The COVID-19 pandemic caused an economic crisis that has forced even more people out of work, further compounding the problem. Many people with disabilities, including those caused by COVID-19, will be unable to return to work. Denying them access to their earned insurance benefits for five months and their healthcare for 24 months exacerbates these effects – leaving people with disabilities unable to pay COBRA or other health care premiums, rent, and other essential expenses, and forcing them onto welfare and Medicaid to survive. Receipt of SSDI payments extends life expectancy, reduces burdens on state unemployment and welfare programs, and helps people avoid SSI and Medicaid. Even a one-month delay in receipt of SSDI benefits makes the applicant less likely to return to work and reduces their annual earnings.
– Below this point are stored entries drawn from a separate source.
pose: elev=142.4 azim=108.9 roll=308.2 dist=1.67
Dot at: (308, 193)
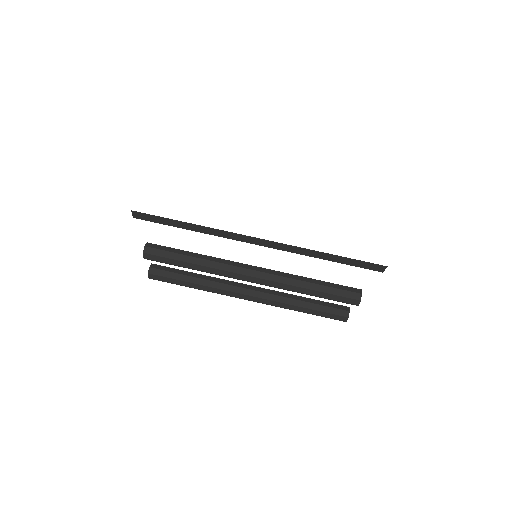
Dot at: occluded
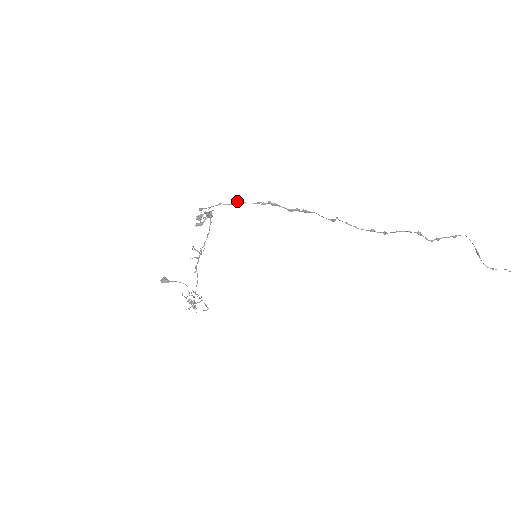
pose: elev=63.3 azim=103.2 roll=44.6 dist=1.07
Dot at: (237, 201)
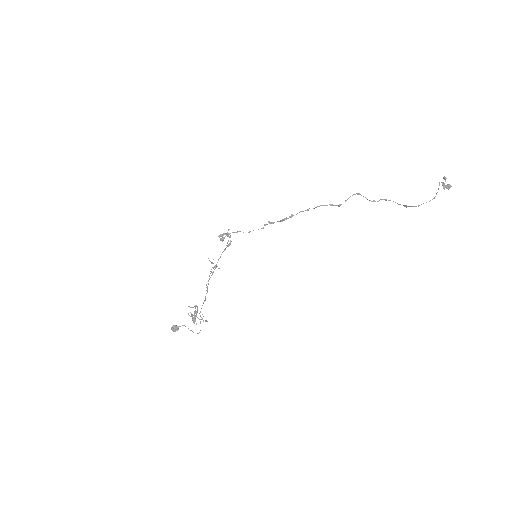
Dot at: (249, 232)
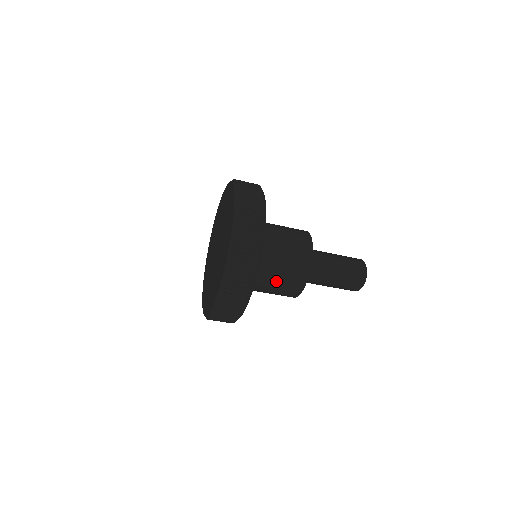
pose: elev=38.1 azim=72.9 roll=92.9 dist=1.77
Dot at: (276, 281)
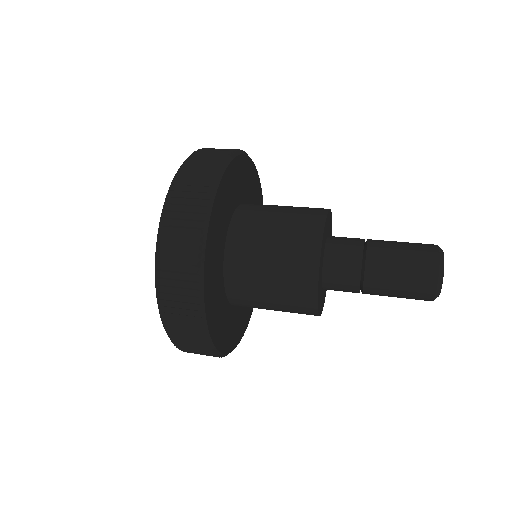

In this time, when we need everyone to contribute to our economy, forcing people into poverty when they have earned SSDI benefits is harmful, not only to the individuals but to our national interest.

In 2020, Congress eliminated the five-month exclusion period for people with ALS. As Senator Whitehouse noted, it “made no sense” to exclude ALS patients from five months of SSDI benefits. It makes no more sense to deny five months of benefits to people with cancer, AIDS, heart disease, Alzheimer’s, or other disabilities and life-threatening conditions, particularly when they already wait an average of 18 months for a decision. We urge you to eliminate the exclusion periods that harm American workers with disabilities.